■ **INSTRUCTIONS FOR THE TASK**:
Transcribe all records below exactly, without images.

■ **RECORD EXCERPTS**:
#####

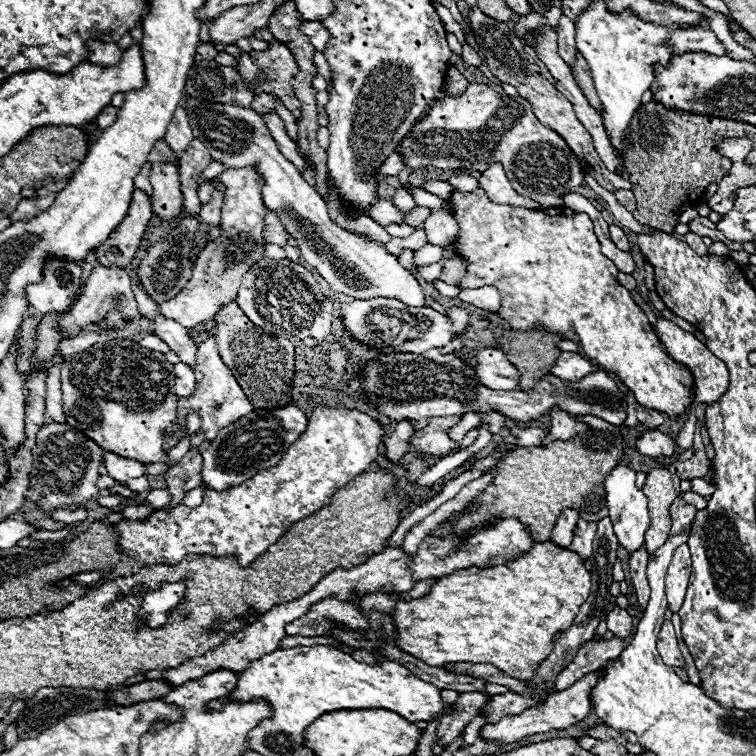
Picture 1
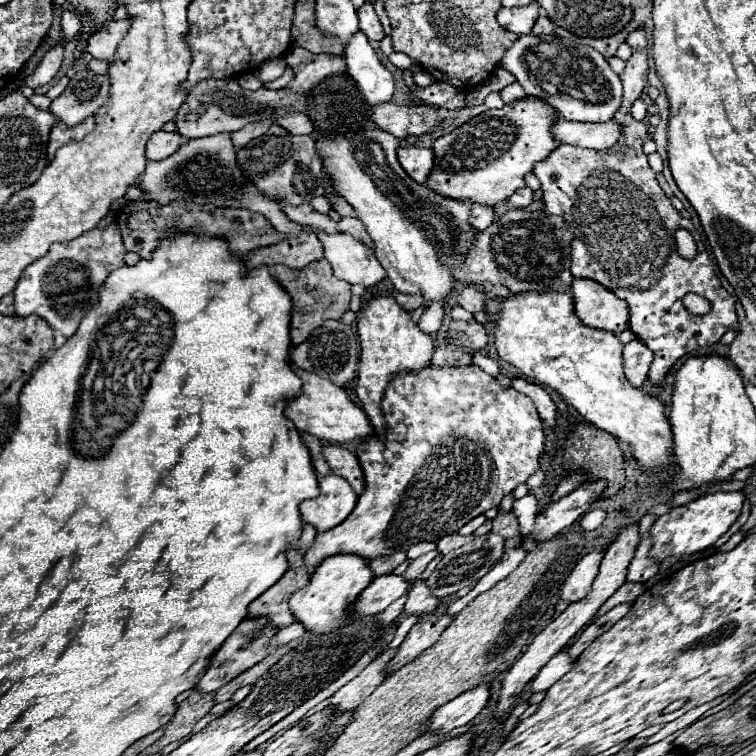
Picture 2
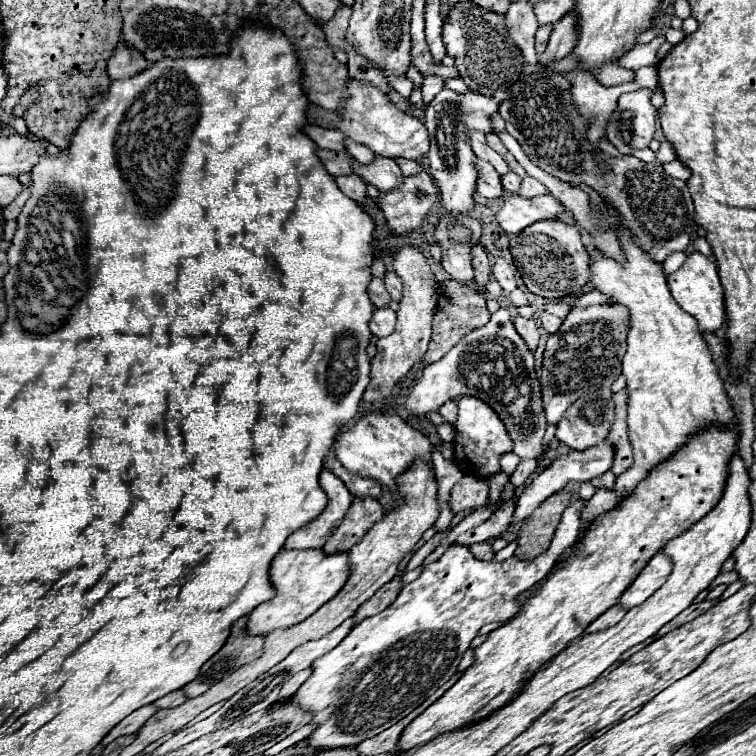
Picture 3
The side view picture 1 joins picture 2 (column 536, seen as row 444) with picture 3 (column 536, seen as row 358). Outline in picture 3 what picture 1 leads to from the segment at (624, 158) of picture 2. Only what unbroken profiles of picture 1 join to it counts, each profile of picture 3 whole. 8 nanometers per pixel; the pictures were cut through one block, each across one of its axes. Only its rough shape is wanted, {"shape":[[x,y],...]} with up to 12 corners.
{"shape":[[512,194],[496,220],[518,234],[538,220],[560,218],[566,208],[552,194]]}

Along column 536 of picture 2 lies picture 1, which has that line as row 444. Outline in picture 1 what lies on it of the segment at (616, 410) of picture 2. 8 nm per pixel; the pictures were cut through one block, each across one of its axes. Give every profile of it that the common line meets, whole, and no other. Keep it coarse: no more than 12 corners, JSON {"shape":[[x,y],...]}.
{"shape":[[318,406],[274,468],[116,524],[146,566],[242,566],[378,458],[382,424]]}

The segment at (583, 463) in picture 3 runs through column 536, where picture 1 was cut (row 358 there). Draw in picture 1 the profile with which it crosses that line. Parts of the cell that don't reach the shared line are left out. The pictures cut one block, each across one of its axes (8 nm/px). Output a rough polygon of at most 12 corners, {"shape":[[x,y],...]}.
{"shape":[[476,348],[474,370],[486,388],[516,390],[518,372],[498,348]]}

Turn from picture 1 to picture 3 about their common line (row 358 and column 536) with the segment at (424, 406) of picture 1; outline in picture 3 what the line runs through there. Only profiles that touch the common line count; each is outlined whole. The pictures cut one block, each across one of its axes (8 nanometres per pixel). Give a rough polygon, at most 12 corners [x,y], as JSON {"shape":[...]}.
{"shape":[[506,308],[428,364],[406,408],[478,396],[544,458],[534,354]]}

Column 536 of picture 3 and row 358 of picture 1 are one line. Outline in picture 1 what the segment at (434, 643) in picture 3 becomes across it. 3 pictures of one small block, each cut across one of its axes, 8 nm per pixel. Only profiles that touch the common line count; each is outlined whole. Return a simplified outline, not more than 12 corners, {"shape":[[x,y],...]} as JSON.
{"shape":[[562,352],[550,372],[560,380],[580,380],[592,366],[576,352]]}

#####

■ **ANSWER AREA**:
Picture 1
Picture 2
Picture 3
The side view picture 1 joins picture 2 (column 536, seen as row 444) with picture 3 (column 536, seen as row 358). Outline in picture 3 what picture 1 leads to from the segment at (624, 158) of picture 2. Only what unbroken profiles of picture 1 join to it counts, each profile of picture 3 whole. 8 nanometers per pixel; the pictures were cut through one block, each across one of its axes. Only its rough shape is wanted, {"shape":[[x,y],...]} with up to 12 corners.
{"shape":[[512,194],[496,220],[518,234],[538,220],[560,218],[566,208],[552,194]]}

Along column 536 of picture 2 lies picture 1, which has that line as row 444. Outline in picture 1 what lies on it of the segment at (616, 410) of picture 2. 8 nm per pixel; the pictures were cut through one block, each across one of its axes. Give every profile of it that the common line meets, whole, and no other. Keep it coarse: no more than 12 corners, JSON {"shape":[[x,y],...]}.
{"shape":[[318,406],[274,468],[116,524],[146,566],[242,566],[378,458],[382,424]]}

The segment at (583, 463) in picture 3 runs through column 536, where picture 1 was cut (row 358 there). Draw in picture 1 the profile with which it crosses that line. Parts of the cell that don't reach the shared line are left out. The pictures cut one block, each across one of its axes (8 nm/px). Output a rough polygon of at most 12 corners, {"shape":[[x,y],...]}.
{"shape":[[476,348],[474,370],[486,388],[516,390],[518,372],[498,348]]}

Turn from picture 1 to picture 3 about their common line (row 358 and column 536) with the segment at (424, 406) of picture 1; outline in picture 3 what the line runs through there. Only profiles that touch the common line count; each is outlined whole. The pictures cut one block, each across one of its axes (8 nanometres per pixel). Give a rough polygon, at most 12 corners [x,y], as JSON {"shape":[...]}.
{"shape":[[506,308],[428,364],[406,408],[478,396],[544,458],[534,354]]}

Column 536 of picture 3 and row 358 of picture 1 are one line. Outline in picture 1 what the segment at (434, 643) in picture 3 becomes across it. 3 pictures of one small block, each cut across one of its axes, 8 nm per pixel. Only profiles that touch the common line count; each is outlined whole. Return a simplified outline, not more than 12 corners, {"shape":[[x,y],...]} as JSON.
{"shape":[[562,352],[550,372],[560,380],[580,380],[592,366],[576,352]]}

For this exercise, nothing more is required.